Y a-t-il un âge à partir duquel il est nécessaire d'ouvrir les yeux de l'enfant ? Pourquoi ?

Il y a un effet classe d'âge avec le Père Noël. C'est-à-dire que tous les enfants d'une même classe, à plus ou moins 1 ou 2 ans près, vont commencer à remettre en doute le Père Noël. Arrivé au collège, il est rare qu'un enfant croit encore au Père Noël. Je pense que la question se formule au fur et à mesure que l'enfant grandit et murit. Les parents ne doivent pas particulièrement interagir dans les questionnements de l'enfant mais ils suivent l'enfant, sans s'imposer.

Comment éviter qu'une trop grande déception s'installe chez lui ?

Tous les enfants n'ont pas forcément une déception. Le Père Noël saisonnier, qui revient une fois par an, c'est une croyance initiatique et il s'agit, à un moment donné, de perdre cette croyance. Il en va de même pour beaucoup de choses qui provoquent des désillusions et ce, tout au long de la vie de l'homme. En laissant l'enfant faire son chemin et en gardant une relation de confiance, l'enfant va se raisonner par lui-même.

Certain parents refusent que leurs enfants cessent de croire au Père Noël. Cela est du à un plaisir par procuration dans la croyance. Ils ont cru eux même à un monde merveilleux et veulent faire vivre la même chose à leurs enfants.

Le Père Noël peut aussi avoir un côté pratique ! Les parents n'ont pas besoin de se justifier si le petit n'a pas eu tel ou tel cadeau, ils peuvent déléguer…

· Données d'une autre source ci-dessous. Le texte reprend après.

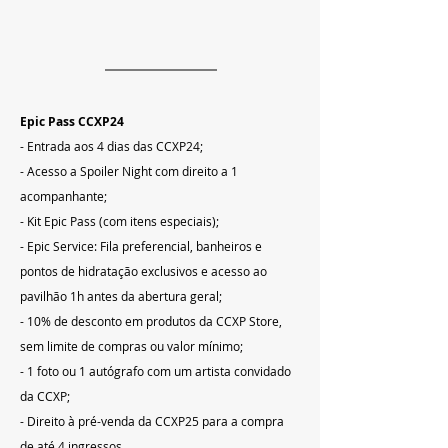
Epic Pass CCXP24
- Entrada aos 4 dias das CCXP24;
- Acesso a Spoiler Night com direito a 1 
acompanhante;
- Kit Epic Pass (com itens especiais);
- Epic Service: Fila preferencial, banheiros e 
pontos de hidratação exclusivos e acesso ao 
pavilhão 1h antes da abertura geral;
- 10% de desconto em produtos da CCXP Store, 
sem limite de compras ou valor mínimo;
- 1 foto ou 1 autógrafo com um artista convidado 
da CCXP;
- Direito à pré-venda da CCXP25 para a compra 
de até 4 ingressos.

Les aînés d'une fratrie, qui ne croient plus au Père Noël, continuent souvent de perpétuer le mythe auprès de leurs petits frères et sœurs. Quelles sont les vertus, ou les défauts s'ils en existent, de cette complicité partagée avec les parents ?

Dans la majorité des cas les enfants vont rentrer dans le jeu des parents et perpétuer la légende auprès des frères et sœurs. Car ils font maintenant partie des "initiés", selon la croyance initiatique par laquelle il y a des initiés et des non initiés. Être initié signifie donc être grand. Il y a une complicité qui peut s'établir entre les parents et les enfants. Simplement, les grands croient encore au Père Noël mais de façon gentille.

Il y a d'autres cas de figure mais qui sont plus rares, dans lesquels il y a de fortes jalousies entre frères et sœurs. Les aînés peuvent alors prendre un malin plaisir à parler à l'encontre des parents.

Comment l'enfant se représente-t-il le mythe du Père Noël ? Passe-t-il simplement d'un état où il y croit à un autre où il n'y croit plus du tout, ou inconsciemment, a-t-il toujours en tête que ses parents n'y sont pas totalement étrangers ?

Un enfant d'un an ne va pas remettre en doute l'existence du Père Noël. Ses parents en ont parlé donc il ne va pas chercher à remettre en cause leurs paroles. C'est progressivement, quand il commence à réfléchir et à être critique qu'ils ne va plus voir les choses de cette manière. Par recoupements et au fur et à mesure qu'il grandit il va se dire que ce sont les parents à l'origine des cadeaux de Noël. Petit à petit, les plus grands peuvent aussi expliquer que le Père Noël est un vrai monsieur qui porte un déguisement.